For many generations, people have created family portraits to pass along as an heirloom. It is a preservation of today’s memories for tomorrow’s generation. Today, with the constant rush of jobs, activities, and school, it is easy to forget how quickly a family grows and, sadly, there are some members of the family who will not be there forever. Consider this: how often does the family gather in one place at the same time?
Family portraits can capture the personality of each member, a milestone in a child’s life, or a shared experience from birth of a new grandchild to a family vacation. Whatever the reason, you want that moment to be captured in a professional image, inspired by the emotions and personalities of the participants.
There are several options for portraits, such as the department store and chain studios, professional photography studios, or your own camera skills, as long as you have that timer working and a decent tripod.
Often your budget, location, and what you want your final product to be will determine which vendor you choose. For example, if your budget is small, but you do not want to do the photography yourself, then a department store studio may be the way to go. Alternatively, check local family photographers and see if they offer mini sessions or have a promotion. If you would like personalized attention and on location photography, a professional is a better choice. I am not stating you will not get a quality photo from some of the chain studios, however they are designed to get in and out as many people as possible in one day, many with photographers of little skill, and therefore often do not have the time or the options you can get with the professional photographers.
To make the best decision, set a budget and do your research. If you see a photo on someone’s wall or Facebook page and love it, ask who took the photo.
Whatever you choose, it is important you are prepared for the photo. Here are some tips for the special day:
- Color coordinate your clothes. You do not have to wear the same outfit, however color coordinating and using complementary colors makes for a more cohesive photo. In addition, avoid bright or fluorescent colors and large prints.

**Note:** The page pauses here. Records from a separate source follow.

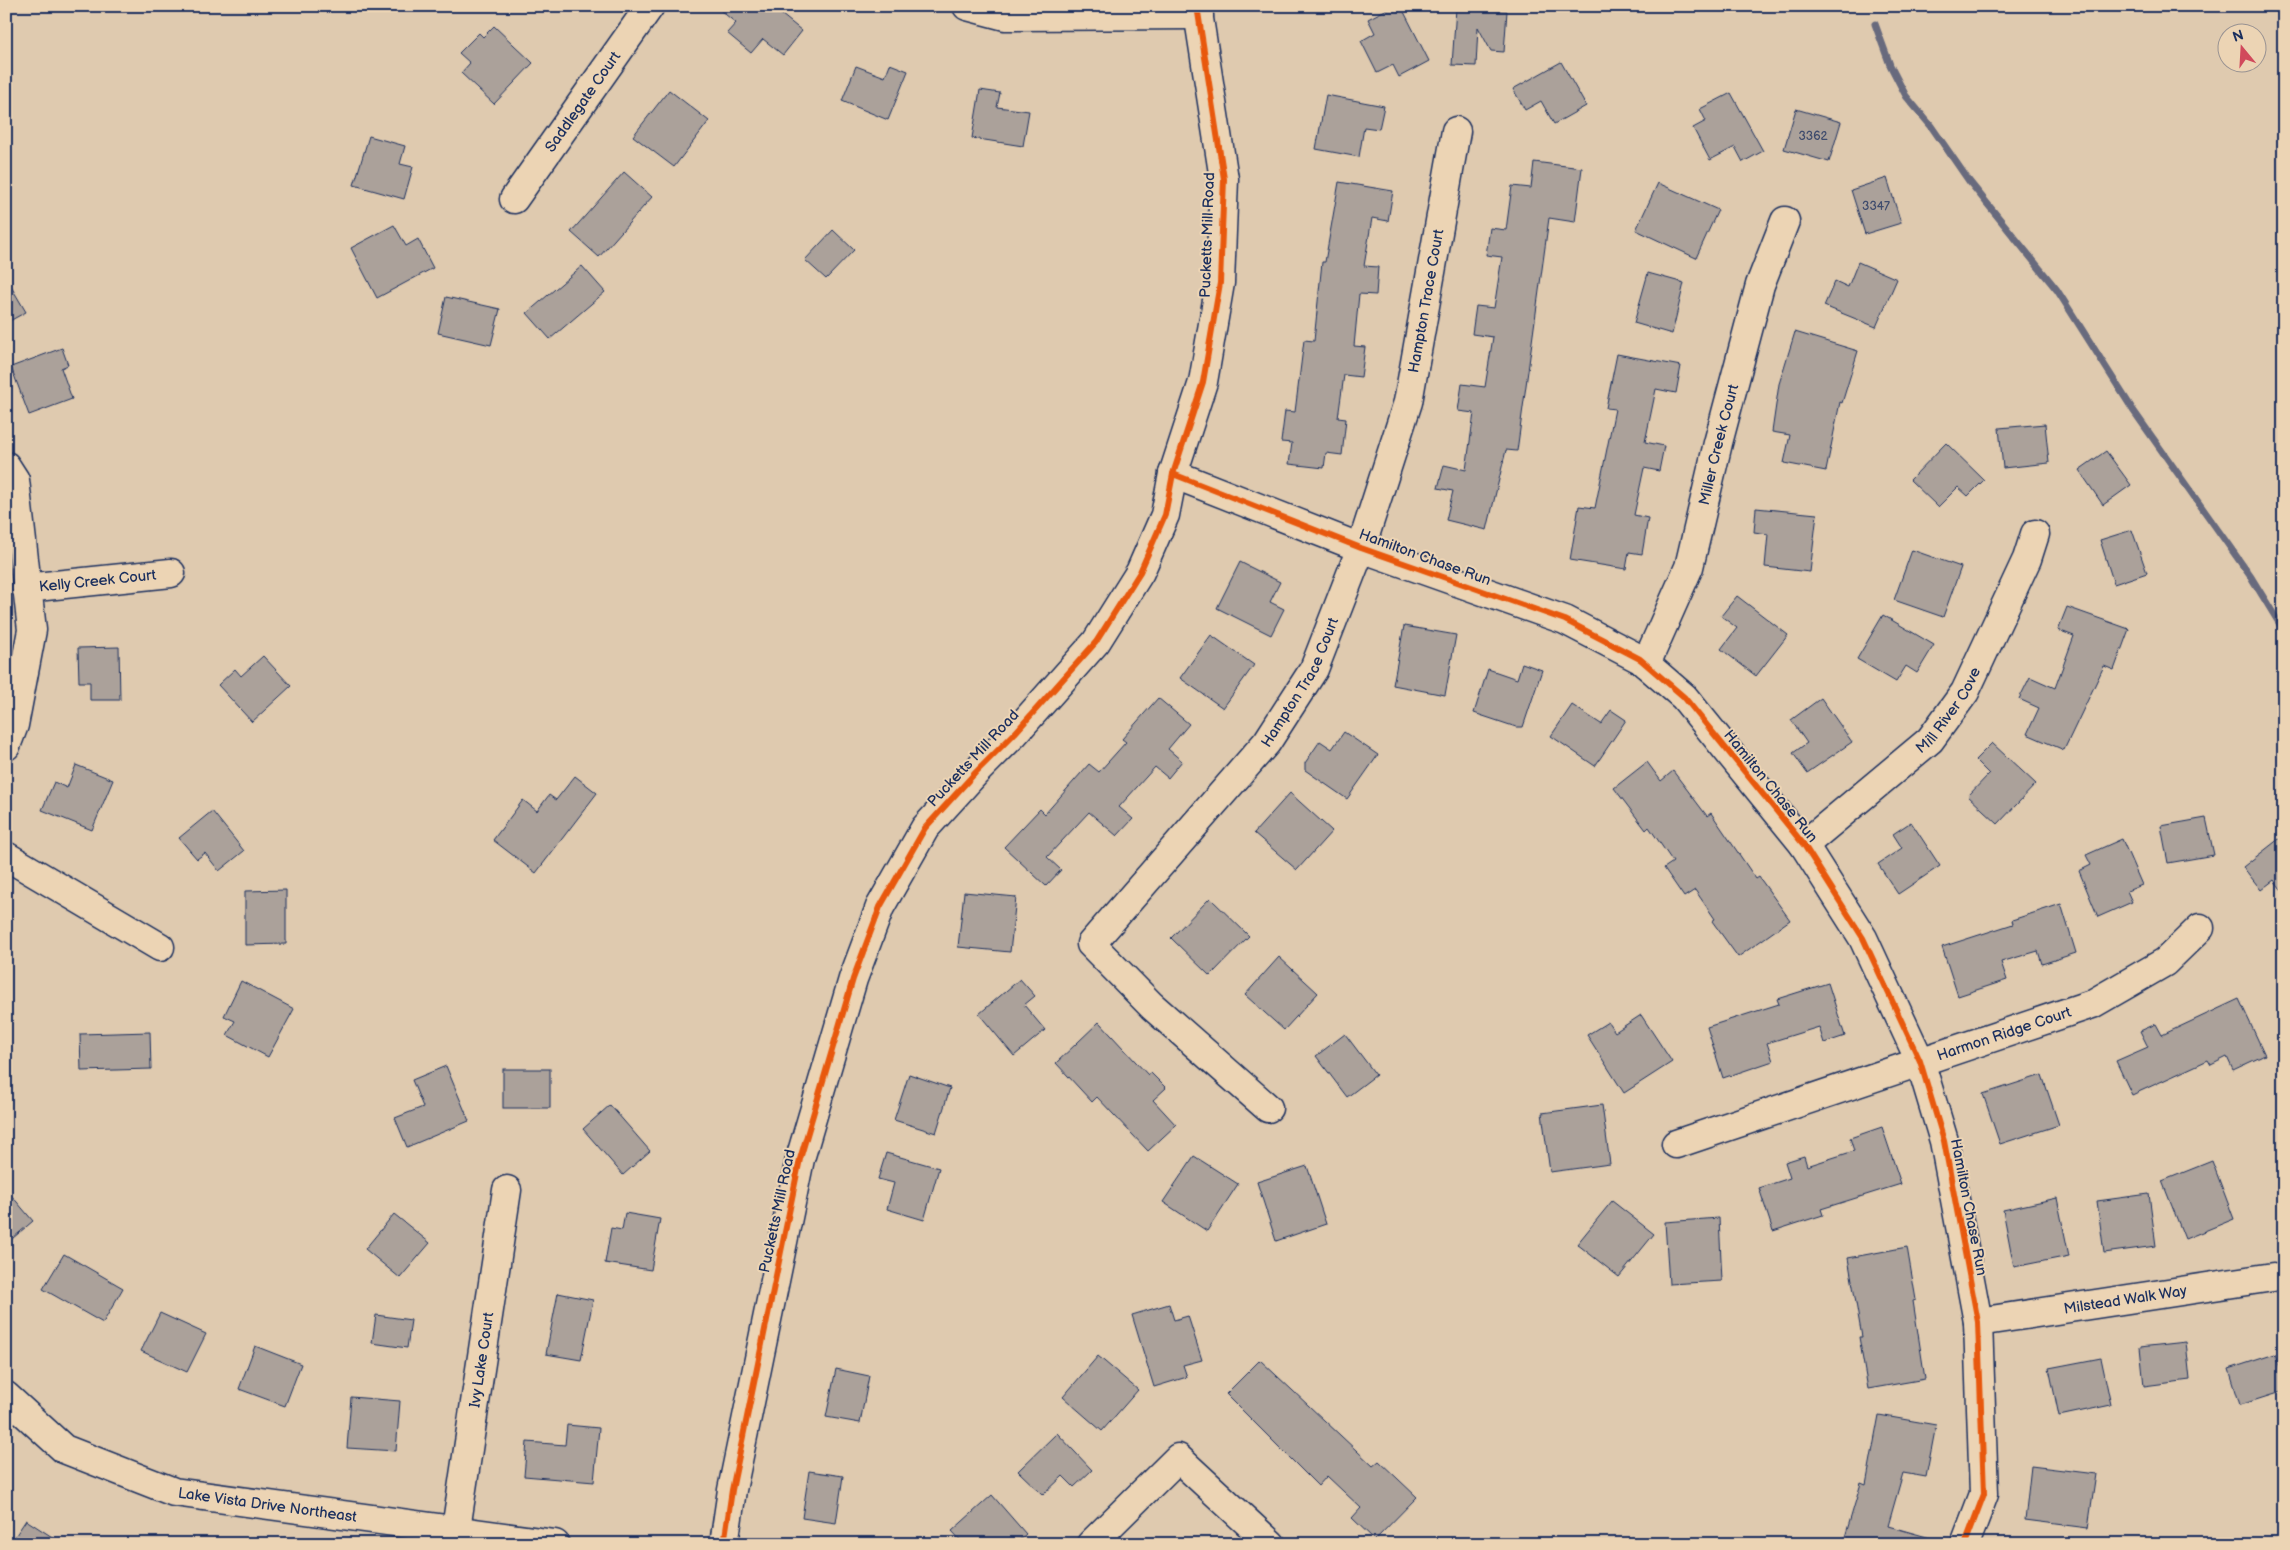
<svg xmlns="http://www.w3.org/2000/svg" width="2290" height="1550" font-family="'Balsamiq Sans',sans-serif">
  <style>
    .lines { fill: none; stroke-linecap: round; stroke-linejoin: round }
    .stream { stroke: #676a7d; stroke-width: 7 }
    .building { fill: #aba19a; stroke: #1b2f5e }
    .minor-casing { stroke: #1b2f5e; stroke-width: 31 }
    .minor { stroke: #ecd4b4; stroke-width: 28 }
    .cycleway-casing { stroke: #ecd4b4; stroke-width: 9 }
    .cycleway { stroke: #e8590c; stroke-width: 6 }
    .labels { text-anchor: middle; stroke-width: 4; stroke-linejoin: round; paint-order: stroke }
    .number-label { font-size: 12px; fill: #3f4c6d }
    .street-label { font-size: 15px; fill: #1b2f5e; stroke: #ecd4b4 }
  </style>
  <rect width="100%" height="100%" fill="#dfcaaf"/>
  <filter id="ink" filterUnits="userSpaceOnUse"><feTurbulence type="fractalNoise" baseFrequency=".02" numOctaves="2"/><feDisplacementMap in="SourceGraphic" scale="10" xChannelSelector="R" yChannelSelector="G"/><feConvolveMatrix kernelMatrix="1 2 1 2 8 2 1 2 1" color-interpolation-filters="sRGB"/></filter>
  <g filter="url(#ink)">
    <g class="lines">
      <!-- stream -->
      <polyline class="stream" points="1875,24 1890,65 1906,96 1931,126 1969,181 2057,290 2133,410 2251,577 2284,631"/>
    </g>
    <!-- building -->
    <g class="building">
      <polygon points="715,6 771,6 802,31 783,55 763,39 751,53 727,33 736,23"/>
      <polygon points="1393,6 1401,6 1429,61 1399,77 1393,65 1377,73 1361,41 1375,33 1368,19"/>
      <polygon points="1456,8 1507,11 1504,52 1491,51 1478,27 1476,66 1452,65"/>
      <polygon points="494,26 533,63 494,104 461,73 470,63 459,53 479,33 483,37"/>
      <polygon points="1561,62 1586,106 1554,124 1541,101 1525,110 1513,89"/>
      <polygon points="890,64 908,71 888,120 842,101 856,66 885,77"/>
      <polygon points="669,90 709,121 674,167 633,136"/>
      <polygon points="980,90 1000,93 997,107 1029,111 1023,146 972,138"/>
      <polygon points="1731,93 1763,151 1743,162 1735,147 1710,160 1693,128 1706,121 1700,109"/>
      <polygon points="1326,95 1384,106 1379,129 1364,127 1359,157 1316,149"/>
      <polygon points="1796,109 1841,122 1829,162 1784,149"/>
      <polygon points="369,136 405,146 400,164 413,167 404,199 354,185"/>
      <polygon points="1534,162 1582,168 1575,222 1549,218 1517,451 1506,450 1487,530 1446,520 1453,491 1438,488 1444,465 1466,470 1474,413 1458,411 1462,384 1485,387 1493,337 1472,334 1476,306 1494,308 1502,257 1486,255 1490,228 1506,230 1512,186 1531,188"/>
      <polygon points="624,172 652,197 599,257 571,232"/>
      <polygon points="1887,178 1901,223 1865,234 1851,190"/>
      <polygon points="1339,182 1393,191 1388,221 1372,218 1364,266 1378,267 1376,295 1359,294 1354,346 1365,347 1361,377 1344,375 1338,418 1346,419 1342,455 1326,453 1324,468 1289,464 1292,443 1281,442 1285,411 1295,412 1304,340 1314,341 1322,262 1325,262"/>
      <polygon points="1658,183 1718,210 1696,258 1636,230"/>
      <polygon points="394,225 406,246 418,239 433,268 377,298 351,248"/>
      <polygon points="833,230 854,250 826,279 805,260"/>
      <polygon points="1858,262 1897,279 1876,327 1824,306 1835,281 1848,287"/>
      <polygon points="582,266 605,292 550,339 527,313"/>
      <polygon points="1648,273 1684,283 1672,334 1634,323"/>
      <polygon points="6,278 26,312 6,323"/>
      <polygon points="446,297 500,309 491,345 438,333"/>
      <polygon points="1795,332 1858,351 1842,403 1840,402 1826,471 1784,463 1790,435 1772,432 1779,384"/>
      <polygon points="62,348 68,365 61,368 72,399 29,415 11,367"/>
      <polygon points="1617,354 1681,366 1676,393 1656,389 1645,442 1664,446 1659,471 1644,468 1634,515 1648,518 1642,554 1629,552 1626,569 1570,560 1579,506 1595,508 1615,409 1606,408"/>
      <polygon points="2045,424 2049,463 2003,468 1999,428"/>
      <polygon points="1946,443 1984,480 1968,496 1958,487 1938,507 1910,480"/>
      <polygon points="2106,451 2131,485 2103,505 2079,470"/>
      <polygon points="1756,508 1817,514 1810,572 1765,567 1768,534 1754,532"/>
      <polygon points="2132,530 2147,573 2114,584 2100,540"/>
      <polygon points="1912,550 1961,567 1943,617 1894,600"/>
      <polygon points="1240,562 1280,582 1270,602 1284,609 1271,635 1217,608"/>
      <polygon points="1737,596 1788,635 1756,676 1721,649 1737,628 1721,616"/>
      <polygon points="2067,607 2129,629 2114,670 2104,666 2064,750 2027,734 2039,708 2019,699 2030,677 2055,688 2074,636 2058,630"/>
      <polygon points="1883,615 1934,645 1917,673 1906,666 1896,682 1857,659"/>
      <polygon points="1404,626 1456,635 1445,695 1393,685"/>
      <polygon points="1211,635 1254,665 1223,708 1180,678"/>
      <polygon points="119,647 120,700 90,700 90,682 79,682 78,648"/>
      <polygon points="263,656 291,686 252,722 218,685 235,669 241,676"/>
      <polygon points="1522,663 1542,670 1523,727 1516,727 1474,713 1488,669 1517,679"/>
      <polygon points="1158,698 1189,724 1168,749 1182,761 1168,778 1155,767 1119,807 1133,819 1117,836 1089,812 1047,857 1061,870 1046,886 1004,847 1040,809 1045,814 1089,764 1099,772 1126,742 1122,739"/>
      <polygon points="1821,698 1852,742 1807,773 1793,753 1807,743 1791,720"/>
      <polygon points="1572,705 1601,724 1611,710 1626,720 1595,766 1551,736"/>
      <polygon points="1344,732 1378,755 1347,799 1305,770 1305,763 1320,741 1332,749"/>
      <polygon points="1992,743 2036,784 1998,824 1968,796 1989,774 1975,760"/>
      <polygon points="1647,762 1661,781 1673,771 1707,816 1711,813 1756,879 1759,877 1790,920 1738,957 1712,921 1715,919 1695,890 1684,897 1664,868 1673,862 1649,827 1646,830 1614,788"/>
      <polygon points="76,765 113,780 92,830 42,810 54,782 67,788"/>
      <polygon points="575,776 597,793 536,873 493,840 523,800 537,811 549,795 556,800"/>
      <polygon points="1290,793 1332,831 1297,870 1254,833"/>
      <polygon points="212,811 244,851 219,871 205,853 197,859 179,838"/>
      <polygon points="2206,818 2214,855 2168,863 2161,826"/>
      <polygon points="1911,822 1940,866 1898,894 1878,864 1902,848 1893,834"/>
      <polygon points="2284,835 2284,893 2274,880 2261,890 2243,867"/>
      <polygon points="2122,839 2142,885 2127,891 2132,902 2098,917 2079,871 2091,865 2086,855"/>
      <polygon points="286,890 286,944 245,945 245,891"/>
      <polygon points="964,892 1016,897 1010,952 958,947"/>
      <polygon points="1210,898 1249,936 1210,976 1171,938"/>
      <polygon points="2061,904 2076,953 2042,964 2038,951 2001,962 2007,980 1958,996 1942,947 2013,924 2012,920"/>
      <polygon points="1279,957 1318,993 1284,1030 1245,995"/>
      <polygon points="1020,979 1035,996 1024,1005 1045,1030 1014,1056 979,1014"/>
      <polygon points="241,981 294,1009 268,1057 227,1035 235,1021 224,1016"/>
      <polygon points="1828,983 1845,1036 1824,1043 1819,1027 1767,1043 1773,1061 1723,1078 1707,1027 1779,1004 1777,999"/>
      <polygon points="2239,999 2265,1055 2233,1070 2227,1057 2211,1065 2208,1060 2132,1095 2116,1061 2148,1047 2140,1031 2156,1024 2162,1035"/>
      <polygon points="1641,1015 1672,1062 1624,1093 1587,1035 1608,1022 1615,1032"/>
      <polygon points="1099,1022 1148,1075 1151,1073 1166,1088 1153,1100 1176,1125 1148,1151 1097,1097 1092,1102 1056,1063"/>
      <polygon points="150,1032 151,1069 81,1071 80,1034"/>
      <polygon points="1345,1034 1376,1075 1347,1097 1316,1056"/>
      <polygon points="446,1066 469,1121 407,1147 395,1118 423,1107 412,1080"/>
      <rect x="503" y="1069" width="47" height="39"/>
      <polygon points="909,1074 950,1088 936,1133 894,1120"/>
      <polygon points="2042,1075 2059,1125 2000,1144 1983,1094"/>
      <polygon points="610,1105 650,1151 623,1175 583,1129"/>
      <polygon points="1602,1105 1610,1164 1550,1172 1542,1113"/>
      <polygon points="1882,1127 1901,1184 1821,1209 1823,1215 1773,1231 1759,1188 1790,1178 1785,1162 1804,1156 1807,1166 1854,1151 1850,1138"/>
      <polygon points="886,1153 939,1168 924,1220 887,1209 894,1183 878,1179"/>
      <polygon points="1194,1156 1238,1184 1207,1231 1163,1202"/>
      <polygon points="2212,1161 2234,1219 2185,1239 2162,1181"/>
      <polygon points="1307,1166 1326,1224 1276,1241 1257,1182"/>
      <polygon points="6,1189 33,1221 6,1244"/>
      <polygon points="2149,1194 2156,1246 2104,1253 2097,1201"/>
      <polygon points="2057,1198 2069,1256 2014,1267 2003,1210"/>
      <polygon points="1612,1201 1654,1234 1619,1277 1577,1244"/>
      <polygon points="625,1213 660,1219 651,1270 605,1263 611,1228 622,1230"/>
      <polygon points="394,1214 430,1243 400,1278 365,1249"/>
      <polygon points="1719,1218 1722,1281 1669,1284 1665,1222"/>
      <polygon points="1907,1247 1916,1300 1913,1301 1925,1379 1868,1389 1859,1337 1862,1337 1848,1258"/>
      <polygon points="64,1254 123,1288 103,1323 43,1289"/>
      <polygon points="558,1293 593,1300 581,1360 546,1354"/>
      <polygon points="1169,1304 1174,1320 1188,1316 1202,1360 1183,1365 1187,1377 1154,1387 1132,1315"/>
      <polygon points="160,1313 206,1334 187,1372 141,1351"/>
      <polygon points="376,1315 411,1320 407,1348 372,1343"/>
      <polygon points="2186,1342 2190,1380 2144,1386 2140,1347"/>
      <polygon points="255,1346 301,1364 285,1406 239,1389"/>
      <polygon points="2275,1354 2284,1380 2284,1391 2240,1405 2229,1369"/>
      <polygon points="1098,1356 1138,1390 1102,1431 1063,1397"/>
      <polygon points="2101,1358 2111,1405 2059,1416 2049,1368"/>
      <polygon points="1260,1360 1373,1466 1379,1461 1417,1497 1375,1540 1352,1518 1361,1508 1327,1476 1318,1486 1226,1394"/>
      <polygon points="836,1369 869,1376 860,1423 826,1417"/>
      <polygon points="351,1397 400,1401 396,1451 347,1448"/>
      <polygon points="1879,1415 1936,1425 1926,1477 1903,1473 1888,1526 1934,1539 1933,1544 1843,1544 1861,1483 1866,1485"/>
      <polygon points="567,1425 599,1428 594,1482 524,1476 527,1442 565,1445"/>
      <polygon points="1057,1433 1092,1470 1074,1487 1063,1476 1043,1495 1018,1471"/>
      <polygon points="2031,1466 2096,1474 2088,1528 2025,1520"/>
      <polygon points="809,1471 843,1476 836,1523 802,1518"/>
      <polygon points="992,1495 1026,1534 1015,1544 964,1544 952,1531"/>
      <polygon points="26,1520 63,1544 10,1544"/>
    </g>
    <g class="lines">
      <!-- minor casing -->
      <g class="minor-casing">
        <g id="minor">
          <polyline points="967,6 1005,16 1199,15"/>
          <path id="s1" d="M 514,199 L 650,6"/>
          <polyline points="6,466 15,480 32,630 14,725 6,746"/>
          <polyline points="1173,474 1361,548 1565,620 1640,659 1684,697 1804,845 1863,938 1920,1061 1944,1141 1978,1322 1984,1494 1965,1544"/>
          <path id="s2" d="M 26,588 L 171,573"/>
          <path id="s3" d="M 1646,664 L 1689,567 L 1718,443 L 1760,285 L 1785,221"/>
          <path id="s4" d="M 1804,845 L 1930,740 L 1965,692 L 2027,559 L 2035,534"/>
          <polyline points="6,856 160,947"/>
          <path id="s5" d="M 1268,1108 L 1152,1006 L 1091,944 L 1267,742 L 1314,669 L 1361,548 L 1408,402 L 1456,131"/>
          <path id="s6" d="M 1676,1144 L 2092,1004 L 2165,962 L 2200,928"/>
          <path id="s7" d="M 1978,1322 L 2273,1277"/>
          <path id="s8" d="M 6,1396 L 64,1449 L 174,1492 L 555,1544"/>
          <path id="s9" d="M 456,1529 L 507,1190"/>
          <polyline points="724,1544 732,1490 800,1159 853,979 880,907 925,828 976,772 1015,733 1096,642 1140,572 1165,515 1173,474 1203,382 1220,283 1224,179 1197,6"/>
          <polyline points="1091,1544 1178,1458 1271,1544"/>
        </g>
      </g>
      <!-- minor -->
      <use href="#minor" class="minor"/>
      <!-- cycleway casing -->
      <g class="cycleway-casing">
        <g id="cycleway">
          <polyline points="1173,474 1361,548 1565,620 1640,659 1684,697 1804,845 1863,938 1920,1061 1944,1141 1978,1322 1984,1494 1965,1544"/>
          <polyline points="724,1544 732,1490 800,1159 853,979 880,907 925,828 976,772 1015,733 1096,642 1140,572 1165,515 1173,474 1203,382 1220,283 1224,179 1197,6"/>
        </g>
      </g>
      <!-- cycleway -->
      <use href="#cycleway" class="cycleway"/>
    </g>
  </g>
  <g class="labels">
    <!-- number labels -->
    <g class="number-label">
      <text x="1813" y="140">3362</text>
      <text x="1876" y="210">3347</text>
    </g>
    <!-- street labels -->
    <g class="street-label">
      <text dy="5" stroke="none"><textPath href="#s1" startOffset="119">Saddlegate Court</textPath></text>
      <text transform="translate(1207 235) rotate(-88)" y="5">Pucketts Mill Road</text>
      <text dy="5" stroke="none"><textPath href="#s5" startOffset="982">Hampton Trace Court</textPath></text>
      <text dy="5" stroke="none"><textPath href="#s3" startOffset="232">Miller Creek Court</textPath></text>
      <text transform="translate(1425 557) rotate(20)" y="5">Hamilton Chase Run</text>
      <text dy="5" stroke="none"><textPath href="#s2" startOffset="72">Kelly Creek Court</textPath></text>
      <text dy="5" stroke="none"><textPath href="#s5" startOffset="578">Hampton Trace Court</textPath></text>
      <text dy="5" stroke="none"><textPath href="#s4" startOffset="199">Mill River Cove</textPath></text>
      <text transform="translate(973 758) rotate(-47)" y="5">Pucketts Mill Road</text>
      <text transform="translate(1771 786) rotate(51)" y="5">Hamilton Chase Run</text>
      <text dy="5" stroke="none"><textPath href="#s6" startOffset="346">Harmon Ridge Court</textPath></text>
      <text transform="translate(1969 1207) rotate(79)" y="5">Hamilton Chase Run</text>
      <text transform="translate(777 1211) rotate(-78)" y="5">Pucketts Mill Road</text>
      <text dy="5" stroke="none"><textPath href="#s7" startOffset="149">Milstead Walk Way</textPath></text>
      <text dy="5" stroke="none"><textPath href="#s9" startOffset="171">Ivy Lake Court</textPath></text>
      <text dy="5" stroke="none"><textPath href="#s8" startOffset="291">Lake Vista Drive Northeast</textPath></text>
    </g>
  </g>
  <!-- margin -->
  <rect width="2290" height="1550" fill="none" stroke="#ecd4b4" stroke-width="25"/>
  <rect x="12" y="12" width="2265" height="1525" fill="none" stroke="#1b2f5e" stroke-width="2" filter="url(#ink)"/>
  <!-- north arrow -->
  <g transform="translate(2242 48) rotate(342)"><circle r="24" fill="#ecd4b4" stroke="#989292"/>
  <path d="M0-4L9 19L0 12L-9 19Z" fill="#d1495b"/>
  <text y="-8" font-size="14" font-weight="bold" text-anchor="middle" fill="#1b2f5e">N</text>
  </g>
</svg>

- Take the photo in a comfortable location. If you can opt for location photography, do it. Natural lighting is more complementary than studio, and being in a comfortable environment (backyard, park, or beach) eases children, pets, and other members who are not always easily photographed.
- Let the grandparents sit. Even more, let a grandchild sit in his or her lap. Spending a long time posing can be hard on the grandparents, so be sure to keep an eye on their comfort.
- Bring snacks for the kids (and the dog!). Sometimes a cookie can go a long way with making a child happy.
- Give the dog lots or exercise before the session and he or she will be less distracted. On the other hand, a child is usually happier after he or she is fed and had a nap. I have scheduled many portraits based on a child’s nap and lunch time.
- Listen to the photographer. Sometimes are instructions may seem wacky, but we are on the opposite end of the lens with years of practice and know what looks good.
- Take suggestions with you. Have ideas for posing? Unless the photographer has an ego the size of an elephant, he or she will appreciate the suggestions. If it is a problem, reconsider your photographer.
- Mix it up! Ask the photographer for color and black and white photos.
- Create a mini album for family members. It is a great way to document the time together.
- Act silly, smile, and have fun. Candid shots and true smiles are much better than the forced pose. Take your time and enjoy the moment.
As a final note, print those photos! I have so many friends and family who have hundreds of photos on the computer and none on the walls. What is the point of having photos if you can’t share them with everyone?